Chapter 45 of 110 · 530 words · ~3 min read

part 5

(1876).

=History=—The celebrated Bruce[978] during his journey to discover the source of the Nile, 1768-1773, found the koso tree in Abyssinia, observed the uses made of it by the natives, and published a figure of it in the narrative of his travels. It was also described in 1799 by Willdenow who called it _Hagenia_ in honour of Dr. K. G. Hagen of Königsberg.

The anthelmintic virtues of koso were investigated by Brayer, a French physician of Constantinople, to which place parcels of the drug are occasionally brought by way of Egypt, and he published a small pamphlet on the subject.[979] Several scattered notices of koso appeared in 1839-41, but no supply of it reached Europe until about 1850, when a Frenchman who had been in Abyssinia obtained a large stock (1,400 lb., it was said), a portion of which he endeavoured to sell in London at 35_s._ _per ounce_! The absurd value set upon the drug produced the usual result: large quantities were imported, and the price gradually fell to 3_s._ or 4_s._ per lb. Koso was admitted a place in the British Pharmacopœia of 1864.

=Description=—The flowers grow in broad panicles, 10 to 12 inches in length. They are unisexual, but though male and female occur on the same tree, the latter are chiefly collected. The panicles are either loosely dried, often including a portion of stalk and sometimes a leaf, or they are made into cylindrical rolls, kept in form by transverse ligatures. Very often the panicles arrive quite broken up, and with the flowers in a very fragmentary state. They have a herby, somewhat tea-like smell, and a bitterish acrid taste.

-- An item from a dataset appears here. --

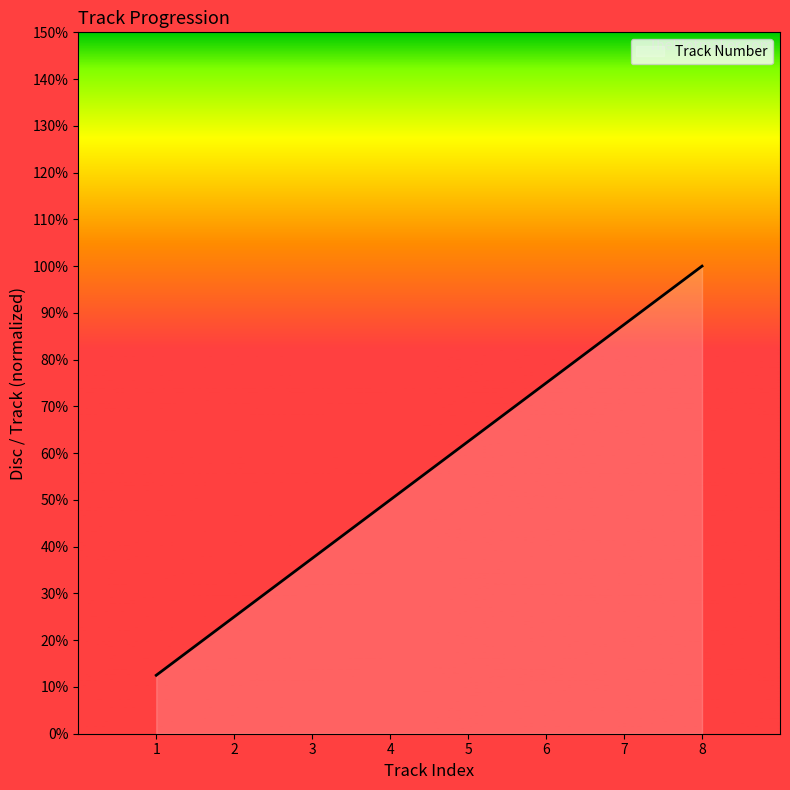

Does the chart have visible grid lines?

No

The panicle consists of a zigzag stalk, which with its many branches is clothed with shaggy simple hairs, and also dotted over with minute stalked glands; it is provided at each ramification with a large sheathing bract. At the base of each flower are two or three rounded veiny membranous bracts, between which is the turbinate hairy calyx, having ten sepals arranged in a double series. In the male, the outer series consists of much smaller sepals than the inner; in the female, the outer in the ultimate development become enlarged, obovate and spreading, so that the whole flower measures fully ½ an inch across. In both, the sepals are veiny and leaf-like. The petals are minute and linear, inserted with the stamens in the throat of the calyx. These latter are 10 to 25 in number, with anthers in the female flower, effete. The carpels are two, included in the calycinal tube; and each surmounted by a hairy style. The fruit is an obovate one-seeded nut.

Koso as seen in commerce has a light brown hue, with a reddish tinge in the case of the female flowers, so that panicles of the latter are sometimes distinguished as _Red Koso_.

[978] Travels, v. (1790) 73.

[979] _Notice sur une nouvelle plante de la famille des Rosacées, employée contre le Tænia_, Paris, 1822. The reader should also consult the excellent notice by Pereira written when the drug was first offered for sale in London. _Pharm. Journ._ x. (1851) 15; reprinted in Pereira’s _Elem. of Mat. Med._ ii.